TV dramas It’s A Sin and A Very British Scandal have taken top honours at the 2022 Broadcasting Press Guild (BPG) Awards.
The awards celebrate outstanding television, streaming and radio programmes and performances that have been commissioned or premiered in the UK.
Channel 4’s It’s A Sin was named best drama series and the show’s creator, Russell T Davies, won the award for best writer.
Davies, 58, first gained recognition as a screenwriter for his 1999 drama Queer As Folk, with It’s A Sin released to critical acclaim in January 2021.
The series, which starred Olly Alexander, follows a group of gay friends living in London as the HIV/Aids crisis unfolds.
BBC One’s A Very British Scandal also secured two awards, as it was voted best drama mini-series, with its star Claire Foy, named best actress.
Foy’s depiction of the Duchess of Argyll, triumphed over Olivia Colman in Landscapers, Jodie Comer in Help and Lydia West in It’s A Sin.
The series, also starring Paul Bettany and Julia Davis, charts the events surrounding the notorious divorce of the Duke and Duchess of Argyll during the 1960s.
English journalist and broadcaster Jon Snow won the Harvey Lee Award for outstanding contribution to broadcasting.
Snow, 74, is the longest-running presenter of Channel 4 News, which he presented from 1989 before announcing his departure from the show in 2021.
Stephen Graham scooped the award for best actor, in a double win, for his performances in Channel 4’s Help, demonstrating the consequences of Covid-19 in Britain’s care homes, and BBC One’s prison drama Time.
He triumphed in a shortlist which included his Time co-star Sean Bean, Sanjeev Bhaskar for Unforgotten, and Olly Alexander and Callum Scott Howells for It’s A Sin.
Bob Mortimer and Paul Whitehouse have won the best entertainment award for the third time with Mortimer & Whitehouse: Gone Fishing.
Best comedy was awarded to BBC Two sitcom Alma’s Not Normal, which follows the eponymous Alma as she attempts to give her life meaning while reconciling with the time she spent in the care system.
The show, inspired by writer Sophie Willan’s own experiences of the care system, was up against Sex Education, Stath Lets Flats, and Starstruck.
The BBC Two series Blair & Brown: The New Labour Revolution was named best documentary series, while Disney+ series The Beatles: Get Back was voted best documentary mini-series.
Radio programme of the year went to Jamz Supernova for her BBC 6 Music show Jamz Supernova on 6.

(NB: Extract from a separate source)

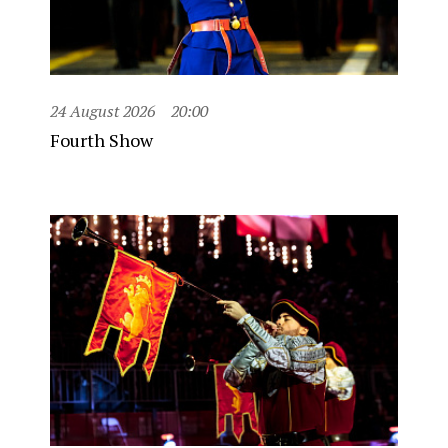
24 August 2026
20:00
Fourth Show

Chairman of the BPG, Grant Tucker, said: “In their 48th year, the BPG awards remain true to the values on which they were founded: celebrating the best work on TV and radio, voted for by those whose job is to write about broadcasting.
“2021 was a fantastic year for British television. The industry bounced back from the worst days of the pandemic with record levels of investment and programming, and our winners announced today are testimony to that creative explosion.
“It is also evident that, despite reports of their death, our public service broadcasters are very much alive and thriving.”
The BPG breakthrough award went to the actor and writer of BBC Three’s Starstruck, Rose Matafeo.
The new emerging creators award for video creativity on social media platforms was given to Chunkz.
The 26-year-old, whose real name is Amin Mohamed, has amassed a following of more than 2.6 million on his YouTube channel, where he posts vlogs, challenges and prank videos.
The innovation in broadcasting award went to Channel 4 for its Black To Front project and ongoing inclusion initiatives.
The awards, now in their 48th year, were held in London on March 25.